You mentioned the self-dispatching capability.  Autosled’s carrier network has over 11,000 transporters.  How do you tackle communicating with so many transporters across the country?  

“It all starts with our operations team.  Autosled’s app evolved to make life easier for transporters, and our team is here to support them.  From the start of the onboarding process, we educate our transporters on the capabilities of Autosled’s technology.  Things like self-dispatch and 2-day quick pay are huge competitive advantages when used effectively.  It helps that our staff speaks six different languages as well. Having a staff that is fluent in the same languages as our transporters removes as many barriers as possible. We’re just trying to make everything smoother and better for them, period.”    

What future challenges will the car-hauling and retail vehicle logistics side of the industry face and how can Autosled help address those issues?

The increase of online sales to meet customer expectations is going to continue.  Traditional hub and spoke style models will become more fractured than they already are.  While this makes it harder for small transport businesses, it is especially challenging for companies running large fleets.  The role that Autosled can play is to provide the tools, such as a self-dispatching load board and digital bills of lading, for these companies to be more flexible in order to navigate the changing markets.”    

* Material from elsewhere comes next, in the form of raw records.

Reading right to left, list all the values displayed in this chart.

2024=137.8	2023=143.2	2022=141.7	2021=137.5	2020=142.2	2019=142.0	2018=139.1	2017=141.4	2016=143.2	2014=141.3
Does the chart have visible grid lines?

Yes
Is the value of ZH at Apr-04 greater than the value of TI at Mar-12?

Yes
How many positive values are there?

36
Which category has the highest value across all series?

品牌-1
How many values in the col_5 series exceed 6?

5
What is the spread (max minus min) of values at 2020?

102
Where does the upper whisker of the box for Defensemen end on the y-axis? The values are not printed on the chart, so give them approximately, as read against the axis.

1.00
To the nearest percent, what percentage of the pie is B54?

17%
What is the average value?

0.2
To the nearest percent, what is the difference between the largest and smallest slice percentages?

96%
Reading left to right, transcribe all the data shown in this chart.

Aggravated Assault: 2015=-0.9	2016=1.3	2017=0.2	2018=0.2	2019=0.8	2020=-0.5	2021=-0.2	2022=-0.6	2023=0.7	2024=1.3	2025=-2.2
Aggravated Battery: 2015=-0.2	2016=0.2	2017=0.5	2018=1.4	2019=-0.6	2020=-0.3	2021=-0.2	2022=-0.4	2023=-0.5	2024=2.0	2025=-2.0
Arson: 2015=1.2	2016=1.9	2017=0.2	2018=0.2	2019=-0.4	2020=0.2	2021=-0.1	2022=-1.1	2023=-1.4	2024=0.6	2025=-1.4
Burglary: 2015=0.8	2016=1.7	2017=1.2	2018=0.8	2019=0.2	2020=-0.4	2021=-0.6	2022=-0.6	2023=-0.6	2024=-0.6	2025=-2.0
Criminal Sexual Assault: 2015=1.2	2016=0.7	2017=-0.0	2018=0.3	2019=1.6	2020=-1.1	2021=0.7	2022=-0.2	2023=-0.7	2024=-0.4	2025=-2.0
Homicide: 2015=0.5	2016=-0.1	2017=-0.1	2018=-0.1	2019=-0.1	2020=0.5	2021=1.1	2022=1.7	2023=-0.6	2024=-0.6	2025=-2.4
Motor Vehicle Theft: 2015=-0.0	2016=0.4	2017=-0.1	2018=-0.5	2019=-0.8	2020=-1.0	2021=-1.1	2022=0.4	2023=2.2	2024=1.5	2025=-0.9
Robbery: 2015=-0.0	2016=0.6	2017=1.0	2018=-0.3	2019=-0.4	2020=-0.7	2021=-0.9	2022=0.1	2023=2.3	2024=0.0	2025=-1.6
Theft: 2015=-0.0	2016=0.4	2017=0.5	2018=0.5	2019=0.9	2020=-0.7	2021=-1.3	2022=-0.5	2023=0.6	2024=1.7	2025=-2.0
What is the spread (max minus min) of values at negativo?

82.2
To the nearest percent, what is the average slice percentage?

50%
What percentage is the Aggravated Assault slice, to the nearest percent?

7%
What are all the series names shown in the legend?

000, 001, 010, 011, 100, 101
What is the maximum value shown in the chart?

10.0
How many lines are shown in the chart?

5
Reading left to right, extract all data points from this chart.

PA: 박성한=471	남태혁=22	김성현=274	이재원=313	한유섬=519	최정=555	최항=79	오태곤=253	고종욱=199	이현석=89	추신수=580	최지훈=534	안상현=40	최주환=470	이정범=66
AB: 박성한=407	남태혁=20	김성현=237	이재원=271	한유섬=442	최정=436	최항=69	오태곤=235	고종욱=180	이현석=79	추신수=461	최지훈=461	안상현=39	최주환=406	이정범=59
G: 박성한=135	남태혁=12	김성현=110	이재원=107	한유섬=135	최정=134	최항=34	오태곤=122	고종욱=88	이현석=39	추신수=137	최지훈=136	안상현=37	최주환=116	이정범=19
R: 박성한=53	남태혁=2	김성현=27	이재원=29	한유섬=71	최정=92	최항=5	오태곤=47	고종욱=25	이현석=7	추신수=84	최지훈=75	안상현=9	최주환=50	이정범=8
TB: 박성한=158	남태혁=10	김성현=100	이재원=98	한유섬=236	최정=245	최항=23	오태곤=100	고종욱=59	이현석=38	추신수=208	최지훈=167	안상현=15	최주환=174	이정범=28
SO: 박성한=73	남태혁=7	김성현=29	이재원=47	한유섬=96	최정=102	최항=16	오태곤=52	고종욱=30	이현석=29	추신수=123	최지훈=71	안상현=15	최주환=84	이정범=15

Autosled went from two brothers with an idea to a company with over 50 employees in a relatively short time.  What advice would you give to other Entrepreneurs who may be following a similar path?

“Without risk, there is no reward.  Your company is your baby and it’s scary to put it in other people’s hands, because you think you always know best.  That is why it is so important to surround yourself with the right people.  It’s what they do that brings our vision to life. It’s not just David and I.  Trust me, I’ve learned more from my people than they have from me.  Our company culture is built like a family; we care about everyone.  As a founder, without good people to support you and strong company culture, you’re toast.”